There’s another complication to keep in mind when discussing crime statistics: The FBI can count only crimes that are reported to the police. Quite a few victims of violent crimes never call the cops. Some victims might believe that there’s no point in reporting the crime to the police because the perpetrators are unlikely to be apprehended and punished. Victims of spousal, relationship or child abuse might not want the perpetrator arrested. The “snitches get stitches” threat and other efforts at intimidation likely ensure that some victims of violent crime never fill out a police report.

And undocumented immigrants might make particularly tempting targets for violent criminals, as people who are in the country illegally “are fearful of admitting that they have been a victim of a crime in part because they believe they will be removed (deported) from the United States if they report the crime,” according to the Department of Homeland Security.

There’s an alternative to measuring crime with police reports: the National Crime Victimization Survey. Each year since 2001, the Justice Department’s Bureau of Justice Statistics has collected a nationally representative sample of about 240,000 people in about 150,000 households.

Survey respondents provide information about themselves — age, sex, race, marital status, education level — and whether they’ve been a victim of a violent crime in the past year. Self-reported information is hardly definitive, but it can be useful to consider. The NCVS collects information about the type of crime, whether the crime was reported to police, reasons the crime was or was not reported, and victim experiences with the criminal justice system.

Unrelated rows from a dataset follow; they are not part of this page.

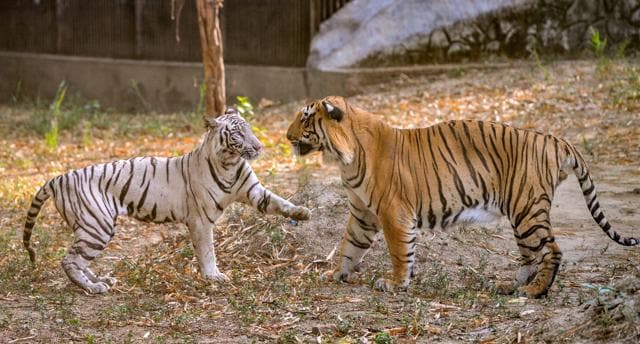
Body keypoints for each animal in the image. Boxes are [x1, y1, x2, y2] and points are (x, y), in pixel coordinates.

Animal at [22, 109, 308, 292]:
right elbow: (207, 251)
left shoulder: (253, 191)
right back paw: (93, 288)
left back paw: (101, 280)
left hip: (94, 228)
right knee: (69, 261)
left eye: (249, 128)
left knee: (78, 259)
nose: (258, 147)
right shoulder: (201, 219)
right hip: (97, 226)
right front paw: (213, 276)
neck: (230, 162)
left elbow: (278, 201)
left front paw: (302, 212)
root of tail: (60, 177)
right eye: (237, 134)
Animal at [288, 95, 636, 296]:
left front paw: (396, 284)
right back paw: (511, 286)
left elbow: (400, 252)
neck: (344, 158)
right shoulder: (363, 214)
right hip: (522, 214)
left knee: (551, 251)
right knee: (530, 255)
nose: (287, 137)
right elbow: (350, 245)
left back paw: (535, 292)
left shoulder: (393, 213)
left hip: (527, 211)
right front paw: (337, 273)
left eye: (305, 117)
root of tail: (553, 139)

The NCVS data indicates that in 2023, the rate of nonfatal violent victimization in the United States was 22.5 victimizations per 1,000 people age 12 or older, which was similar to the 2022 rate of 23.5 violent victimizations per 1,000 people age 12 or older. Violent victimization includes rape or sexual assault, robbery, aggravated assault and simple assault.

That is technically a decline from 2022 to 2023, but it’s a decline of one-tenth of a percentage point, so … not much. We should also note property crimes increased slightly, from 101.9 incidents per 1,000 households to 102.2 incidents.

Despite widely cited FBI statistics about a surging homicide rate during the pandemic years of 2020 and 2021, the NCVS data also indicates that violent victimizations overall were actually lower than in the following years — 16.4 per 1,000 people in 2020, and 16.5 per 1,000 people in 2021. That might seem unlikely, given news coverage of that period, but it makes sense: Millions of people were stuck at home and worked from home, putting fewer people on the street to commit a crime or be the victim of one.

The NCVS — which has collected data only through December 2023 — paints a portrait of a country grappling with a distinctly post-pandemic crime rise, as crimes reported to the police slight increased: In 2023, 44.7 percent of violent victimizations were reported to the police, an increase from 41.5 percent in the previous year.

Perhaps most troublingly, “a smaller percentage of robbery victimizations that occurred in 2023 (42 percentage) than in 2022 (64 percentage) were reported to police, and the percentage of motor vehicle thefts reported to police decreased from 81 percentage in 2022 to 72 percentage in 2023,” the Bureau of Justice Statistics reported.

All of which is to say that getting a grip on what’s happening with crime in the United States over the past few years is considerably more difficult than politicians, government officials (and journalists) tend to acknowledge. Has the rate of violent crime declined a little in quite a few corners of America? Probably so. That’s good news, but it might prove illusory if an increasing number of Americans don’t see any point in telling the police that they’ve been the victim of a crime.